__Task set__.
**a)** In the tutorial on filling Numpy arrays in parallel, shorten the paragraph beginning "Numpy will release the global interpreter lock (GIL) when calling a fill function" while keeping its main facts.
**b)** Carry on the tutorial on filling Numpy arrays in parallel, picking up right after its last sentence.

__Provided passage__.
□ □ □
Parallel Numpy Array Fill (up to 3x faster)

Last Updated on September 29, 2023

You can fill a Numpy array in parallel using Python threads.

Numpy will release the global interpreter lock (GIL) when calling a fill function, allowing Python threads to run in parallel and populate different sub-arrays of a large shared array. This can offer up to a 3x speed-up, depending on the number of CPU cores available and the size of the array that is being initialized.

In this tutorial, you will discover how to speed up the filling of Numpy arrays using parallelism.

Let’s get started.

Table of Contents

Need to Use Parallelism to Fill Numpy Arrays Faster

It is common to create a Numpy array and fill it with an initial value.

For example, we may create a vector or a matrix and need to initialize it with zeros, ones, or a specific value.

There are many ways to do this in Numpy.

For example, functions like numpy.ones() and numpy.zeros() will create an array of a given size and fill it with values.

Another approach is to create an uninitialized array with numpy.empty() and call the fill() method to populate it with a given value.

Filling a large array can be slow, taking many seconds. The larger the array, the longer it can take to fill.

How can we fill large Numpy arrays faster using parallelism?

Run loops using all CPUs, download your FREE book to learn how.

How to Fill NumPy Arrays Faster Using Parallelism

We can fill a Numpy array faster using multiple concurrent threads.

Most numpy functions are executed in C-code. As such, they release the global interpreter lock (GIL) allowing other Python threads to run in parallel.

This means that we can use multiple Python threads to fill the same numpy array in parallel.

You can learn more about numpy releasing the GIL in the tutorial:

NumPy vs the Global Interpreter Lock (GIL)

This can be achieved by dividing the numpy array into sections and having each thread fill a different section.

An easy way to implement this is to use a thread pool.

The Python standard library provides the multiprocessing.pool.ThreadPool class that can be used to create and manage a pool of worker threads.

A ThreadPool instance can be created and configured with one worker per physical CPU in the system.

For example, if you have 4 CPU cores a thread pool with 4 workers can be created as follows:

...

# create the thread pool

with ThreadPool(4) as pool:

# ...

You can learn more about configuring the number of workers in the ThreadPool in the tutorial:

ThreadPool Configure The Number of Worker Threads

We can then define a task function that takes the shared numpy array as an argument as well as the coordinates to fill and the value with which to fill them.

For example:

# fill a portion of a larger array with a value

def fill_subarray(coords, data, value):

# unpack array indexes

i1, i2, i3, i4 = coords

# populate subarray

data[i1:i2,i3:i4].fill(value)

We can then divide our large numpy array into sections and issue each as a task to the thread pool to have it populated in parallel.

This can be challenging to make generic as it depends on the number of threads and the dimensions of the array.
□ □ □
Collected data entries
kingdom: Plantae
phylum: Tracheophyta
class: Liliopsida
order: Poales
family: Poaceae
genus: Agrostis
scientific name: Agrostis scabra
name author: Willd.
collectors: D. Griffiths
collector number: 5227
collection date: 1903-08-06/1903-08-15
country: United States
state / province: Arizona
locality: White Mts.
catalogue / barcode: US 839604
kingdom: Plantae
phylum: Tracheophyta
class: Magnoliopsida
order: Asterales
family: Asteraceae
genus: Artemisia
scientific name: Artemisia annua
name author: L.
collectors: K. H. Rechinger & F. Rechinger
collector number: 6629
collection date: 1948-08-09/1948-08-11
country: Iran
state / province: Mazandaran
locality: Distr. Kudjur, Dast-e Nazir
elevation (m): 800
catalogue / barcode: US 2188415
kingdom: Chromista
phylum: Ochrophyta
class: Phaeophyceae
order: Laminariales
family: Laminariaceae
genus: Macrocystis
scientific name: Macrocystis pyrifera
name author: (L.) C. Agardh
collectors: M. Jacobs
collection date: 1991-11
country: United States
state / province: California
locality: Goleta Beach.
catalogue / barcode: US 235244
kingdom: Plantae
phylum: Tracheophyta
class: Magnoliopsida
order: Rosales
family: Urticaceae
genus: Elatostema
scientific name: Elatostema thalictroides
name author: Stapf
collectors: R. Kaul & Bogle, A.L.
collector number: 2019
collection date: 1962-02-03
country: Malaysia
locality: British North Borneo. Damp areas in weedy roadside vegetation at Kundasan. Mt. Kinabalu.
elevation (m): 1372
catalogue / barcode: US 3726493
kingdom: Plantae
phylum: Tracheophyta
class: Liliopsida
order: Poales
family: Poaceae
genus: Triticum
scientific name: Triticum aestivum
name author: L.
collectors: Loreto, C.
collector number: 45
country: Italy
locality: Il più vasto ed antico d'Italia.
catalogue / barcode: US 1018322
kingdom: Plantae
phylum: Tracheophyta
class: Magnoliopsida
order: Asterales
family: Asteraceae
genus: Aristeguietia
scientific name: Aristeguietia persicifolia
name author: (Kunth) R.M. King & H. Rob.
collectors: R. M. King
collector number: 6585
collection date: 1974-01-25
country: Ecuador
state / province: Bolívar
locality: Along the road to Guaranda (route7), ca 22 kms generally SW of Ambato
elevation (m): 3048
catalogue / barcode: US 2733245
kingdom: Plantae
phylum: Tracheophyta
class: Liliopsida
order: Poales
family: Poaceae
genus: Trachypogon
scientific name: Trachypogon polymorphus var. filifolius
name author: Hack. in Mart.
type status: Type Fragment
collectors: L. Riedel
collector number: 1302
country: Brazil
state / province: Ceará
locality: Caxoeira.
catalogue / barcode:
□ □ □
__Solved tasks__.
**a)** When Numpy calls a fill function, it releases the global interpreter lock (GIL). Python threads can then run in parallel and fill separate sub-arrays of one large shared array. The speed-up can reach 3x, depending on the number of CPU cores and the array's size.

**b)**
Let’s take a simple case of a two-dimensional numpy array, e.g. a matrix and 4 physical CPU cores.

In this case, we would ideally want to split our matrix into 4 tasks to be completed in parallel. This is probably the most efficient use of resources.

For a square matrix, we can find the midpoint of each dimension, then enumerate the four quadrants using for-loops, using the indices into the larger matrices directly. These indices can be gathered into a tuple to represent the coordinates for the task to populate in the larger array.

For example:

...

# split each dimension (divisor of matrix dimension)

split = round(n/2)

# issue tasks

for x in range(0, n, split):

for y in range(0, n, split):

# determine matrix coordinates

coords = (x, x+split, y, y+split)

Tasks can then be issued via the async_apply() method on the ThreadPool object that returns an AsyncResult object, which we do not need in this case.

For example:

...

# issue task

_ = pool.apply_async(task, args=(coords, data1, data2, result))

You can learn more about issuing tasks to the ThreadPool via the apply_async() method in the tutorial:

How to Use ThreadPool apply_async() in Python

And that’s it.

Now that we know how to fill a large array in parallel using threads, let’s look at some worked examples.

Start Now: Free Concurrent NumPy Crash Course

Single Threaded Fill Numpy Array (slow)

Before we develop an example of multithreaded array filling, let’s confirm that single-threaded array filling is slow.

In this section, we will develop a number of examples of filling an array with a fixed value.

Example With numpy.ones()

We can explore a case of creating and filling an array using a built-in function.

Examples of built-in functions that create and populate an array include numpy.ones() and numpy.zeros().

We will use the numpy.ones() function to create an array of a given size, in this case a matrix with the dimensions 50,000×50,000.

The function below creates an array using the numpy.ones() function with the given size and populates it with ones, then returns how long the task took in seconds.

# task function

def task(n=50000):

# record the start time

start = time()

# create a new matrix and fill with 1

data = ones((n,n))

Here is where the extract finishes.